特にミルトン・フリードマンは、この貨幣の交換方程式を重視した。フリードマンはMをマネーサブライとし、流通速度のVが一定であることに着目した。つまりマネーサブライMは、PY、つまり名目GDPの増加率と同じ率で増やす必要がある。しかしそれ以上の比率でマネーサブライを増やしても、Pの物価水準だけが上昇し、Yの実質GDPは増えないと主張する。このことからフリードマンは、経済運営において政府が行なうことは、このマネーサブライの管理だけであると主張する。つまり政府はマネーサブライ管理以外の余計なことはやるなと言いたいのだ(貨幣数量説)。このようなフリードマンの理論の信奉者達はマネタリストと呼ばれている。

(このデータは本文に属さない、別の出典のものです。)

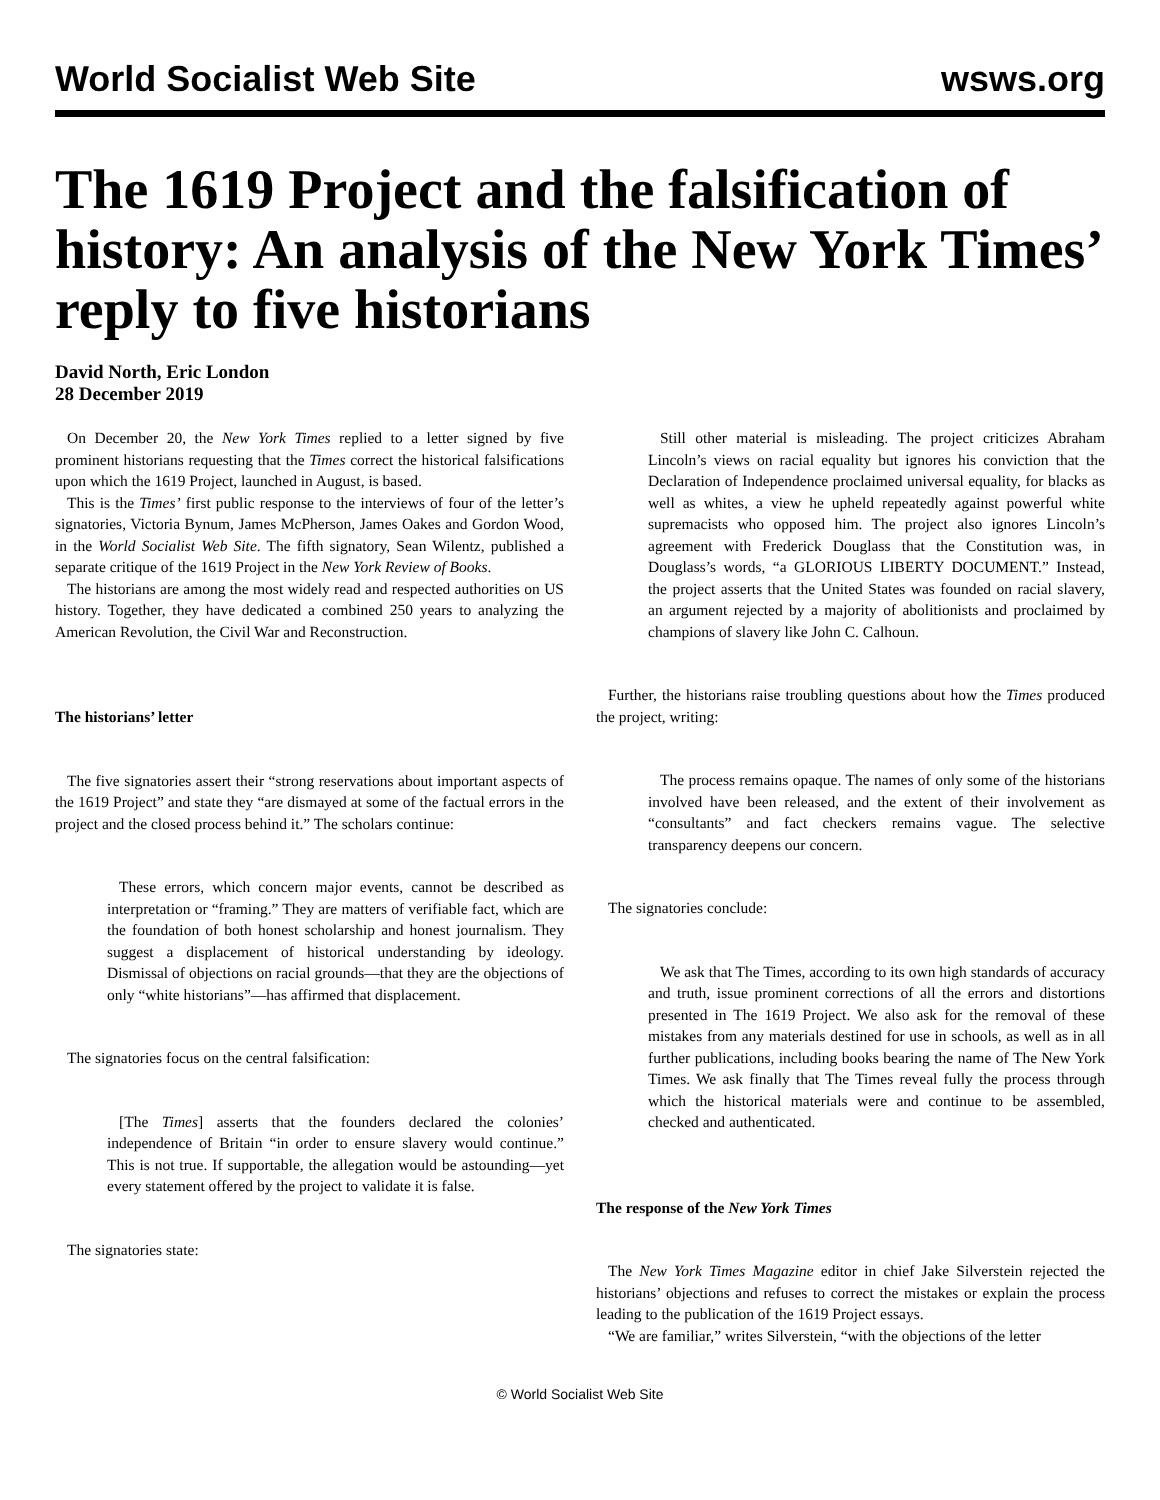World Socialist Web Site wsws.org
The 1619 Project and the falsification of history: An analysis of the New York Times’ reply to five historians
David North, Eric London
28 December 2019
On December 20, the New York Times replied to a letter signed by five prominent historians requesting that the Times correct the historical falsifications upon which the 1619 Project, launched in August, is based.
This is the Times’ first public response to the interviews of four of the letter’s signatories, Victoria Bynum, James McPherson, James Oakes and Gordon Wood, in the World Socialist Web Site. The fifth signatory, Sean Wilentz, published a separate critique of the 1619 Project in the New York Review of Books.
The historians are among the most widely read and respected authorities on US history. Together, they have dedicated a combined 250 years to analyzing the American Revolution, the Civil War and Reconstruction.
The historians’ letter
The five signatories assert their “strong reservations about important aspects of the 1619 Project” and state they “are dismayed at some of the factual errors in the project and the closed process behind it.” The scholars continue:
These errors, which concern major events, cannot be described as interpretation or “framing.” They are matters of verifiable fact, which are the foundation of both honest scholarship and honest journalism. They suggest a displacement of historical understanding by ideology. Dismissal of objections on racial grounds—that they are the objections of only “white historians”—has affirmed that displacement.
The signatories focus on the central falsification:
[The Times] asserts that the founders declared the colonies’ independence of Britain “in order to ensure slavery would continue.” This is not true. If supportable, the allegation would be astounding—yet every statement offered by the project to validate it is false.
The signatories state:
Still other material is misleading. The project criticizes Abraham Lincoln’s views on racial equality but ignores his conviction that the Declaration of Independence proclaimed universal equality, for blacks as well as whites, a view he upheld repeatedly against powerful white supremacists who opposed him. The project also ignores Lincoln’s agreement with Frederick Douglass that the Constitution was, in Douglass’s words, “a GLORIOUS LIBERTY DOCUMENT.” Instead, the project asserts that the United States was founded on racial slavery, an argument rejected by a majority of abolitionists and proclaimed by champions of slavery like John C. Calhoun.
Further, the historians raise troubling questions about how the Times produced the project, writing:
The process remains opaque. The names of only some of the historians involved have been released, and the extent of their involvement as “consultants” and fact checkers remains vague. The selective transparency deepens our concern.
The signatories conclude:
We ask that The Times, according to its own high standards of accuracy and truth, issue prominent corrections of all the errors and distortions presented in The 1619 Project. We also ask for the removal of these mistakes from any materials destined for use in schools, as well as in all further publications, including books bearing the name of The New York Times. We ask finally that The Times reveal fully the process through which the historical materials were and continue to be assembled, checked and authenticated.
The response of the New York Times
The New York Times Magazine editor in chief Jake Silverstein rejected the historians’ objections and refuses to correct the mistakes or explain the process leading to the publication of the 1619 Project essays.
“We are familiar,” writes Silverstein, “with the objections of the letter
© World Socialist Web Site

フリードマンの貨幣数量説は一世を風靡し、日本でも78年から日銀によってマネーサブライ管理が試みられた。しかし色々と工夫したが、中間操作目標であるマネーサブライがうまく管理できず、直にこの管理方式は行なわれなくなった。他の先進国でも同様の試みがなされたが、いずれもうまく行っていない。さらにフリードマンが一定とした貨幣の流通速度Vが、各国とも低下しているのである。
交換方程式MV=PYから、流通速度V=PY/Mが導かれる。つまり名目GDPをマネーサブライで割り返した数値である。流通速度Vが低下しているということは、マネーサブライが伸びているのに名目GDPがあまり増えない現象である。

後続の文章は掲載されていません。